= TASK PROMPT =
Format the rows below as a Markdown table with two columns, Num and Line. Number each line, skip blank lines, and leave the pictures out.
== Segment start ==
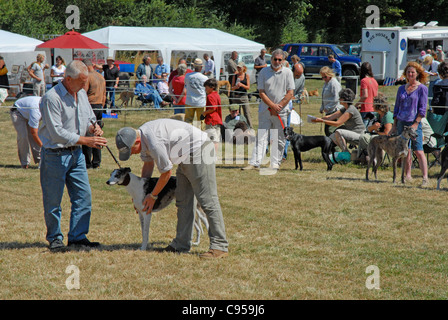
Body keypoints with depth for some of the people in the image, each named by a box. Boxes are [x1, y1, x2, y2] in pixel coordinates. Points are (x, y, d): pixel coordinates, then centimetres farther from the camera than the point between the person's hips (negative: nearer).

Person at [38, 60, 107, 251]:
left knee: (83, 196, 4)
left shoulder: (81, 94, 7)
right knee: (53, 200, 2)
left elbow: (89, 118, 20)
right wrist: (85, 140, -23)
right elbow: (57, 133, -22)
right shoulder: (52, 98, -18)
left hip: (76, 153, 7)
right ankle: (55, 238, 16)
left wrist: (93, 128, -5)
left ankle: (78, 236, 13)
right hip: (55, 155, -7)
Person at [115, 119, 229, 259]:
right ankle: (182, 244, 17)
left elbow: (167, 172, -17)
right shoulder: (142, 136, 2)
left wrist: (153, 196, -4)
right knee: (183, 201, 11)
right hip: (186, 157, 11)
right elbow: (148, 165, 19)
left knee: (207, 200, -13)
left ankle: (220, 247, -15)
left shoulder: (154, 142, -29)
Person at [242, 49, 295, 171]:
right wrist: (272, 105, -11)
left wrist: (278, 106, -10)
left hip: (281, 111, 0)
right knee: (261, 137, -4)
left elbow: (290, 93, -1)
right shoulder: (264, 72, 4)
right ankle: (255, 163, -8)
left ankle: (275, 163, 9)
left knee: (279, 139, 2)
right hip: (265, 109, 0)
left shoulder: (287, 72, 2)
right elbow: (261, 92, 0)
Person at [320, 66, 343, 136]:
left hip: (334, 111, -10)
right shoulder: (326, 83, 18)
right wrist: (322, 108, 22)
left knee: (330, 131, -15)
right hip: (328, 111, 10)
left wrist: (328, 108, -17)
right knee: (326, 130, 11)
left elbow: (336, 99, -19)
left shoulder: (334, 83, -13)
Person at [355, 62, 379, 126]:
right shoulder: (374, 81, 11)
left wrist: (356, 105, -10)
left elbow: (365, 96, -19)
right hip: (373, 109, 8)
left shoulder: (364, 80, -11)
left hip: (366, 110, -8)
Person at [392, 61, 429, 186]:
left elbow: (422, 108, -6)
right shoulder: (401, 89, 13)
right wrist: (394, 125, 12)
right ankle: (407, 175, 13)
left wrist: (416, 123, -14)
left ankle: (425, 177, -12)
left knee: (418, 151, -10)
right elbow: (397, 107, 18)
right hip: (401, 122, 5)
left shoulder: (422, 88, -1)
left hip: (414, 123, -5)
== Segment end ==
= EXERCISE RESPONSE =
| Num | Line |
|---|---|
| 1 | Body keypoints with depth for some of the people in the image, each named by a box. Boxes are [x1, y1, x2, y2] in pixel coordinates. Points are (x, y, d): pixel coordinates, then centimetres farther from the camera than the point between the person's hips (negative: nearer). |
| 2 | Person at [38, 60, 107, 251]: |
| 3 | left knee: (83, 196, 4) |
| 4 | left shoulder: (81, 94, 7) |
| 5 | right knee: (53, 200, 2) |
| 6 | left elbow: (89, 118, 20) |
| 7 | right wrist: (85, 140, -23) |
| 8 | right elbow: (57, 133, -22) |
| 9 | right shoulder: (52, 98, -18) |
| 10 | left hip: (76, 153, 7) |
| 11 | right ankle: (55, 238, 16) |
| 12 | left wrist: (93, 128, -5) |
| 13 | left ankle: (78, 236, 13) |
| 14 | right hip: (55, 155, -7) |
| 15 | Person at [115, 119, 229, 259]: |
| 16 | right ankle: (182, 244, 17) |
| 17 | left elbow: (167, 172, -17) |
| 18 | right shoulder: (142, 136, 2) |
| 19 | left wrist: (153, 196, -4) |
| 20 | right knee: (183, 201, 11) |
| 21 | right hip: (186, 157, 11) |
| 22 | right elbow: (148, 165, 19) |
| 23 | left knee: (207, 200, -13) |
| 24 | left ankle: (220, 247, -15) |
| 25 | left shoulder: (154, 142, -29) |
| 26 | Person at [242, 49, 295, 171]: |
| 27 | right wrist: (272, 105, -11) |
| 28 | left wrist: (278, 106, -10) |
| 29 | left hip: (281, 111, 0) |
| 30 | right knee: (261, 137, -4) |
| 31 | left elbow: (290, 93, -1) |
| 32 | right shoulder: (264, 72, 4) |
| 33 | right ankle: (255, 163, -8) |
| 34 | left ankle: (275, 163, 9) |
| 35 | left knee: (279, 139, 2) |
| 36 | right hip: (265, 109, 0) |
| 37 | left shoulder: (287, 72, 2) |
| 38 | right elbow: (261, 92, 0) |
| 39 | Person at [320, 66, 343, 136]: |
| 40 | left hip: (334, 111, -10) |
| 41 | right shoulder: (326, 83, 18) |
| 42 | right wrist: (322, 108, 22) |
| 43 | left knee: (330, 131, -15) |
| 44 | right hip: (328, 111, 10) |
| 45 | left wrist: (328, 108, -17) |
| 46 | right knee: (326, 130, 11) |
| 47 | left elbow: (336, 99, -19) |
| 48 | left shoulder: (334, 83, -13) |
| 49 | Person at [355, 62, 379, 126]: |
| 50 | right shoulder: (374, 81, 11) |
| 51 | left wrist: (356, 105, -10) |
| 52 | left elbow: (365, 96, -19) |
| 53 | right hip: (373, 109, 8) |
| 54 | left shoulder: (364, 80, -11) |
| 55 | left hip: (366, 110, -8) |
| 56 | Person at [392, 61, 429, 186]: |
| 57 | left elbow: (422, 108, -6) |
| 58 | right shoulder: (401, 89, 13) |
| 59 | right wrist: (394, 125, 12) |
| 60 | right ankle: (407, 175, 13) |
| 61 | left wrist: (416, 123, -14) |
| 62 | left ankle: (425, 177, -12) |
| 63 | left knee: (418, 151, -10) |
| 64 | right elbow: (397, 107, 18) |
| 65 | right hip: (401, 122, 5) |
| 66 | left shoulder: (422, 88, -1) |
| 67 | left hip: (414, 123, -5) |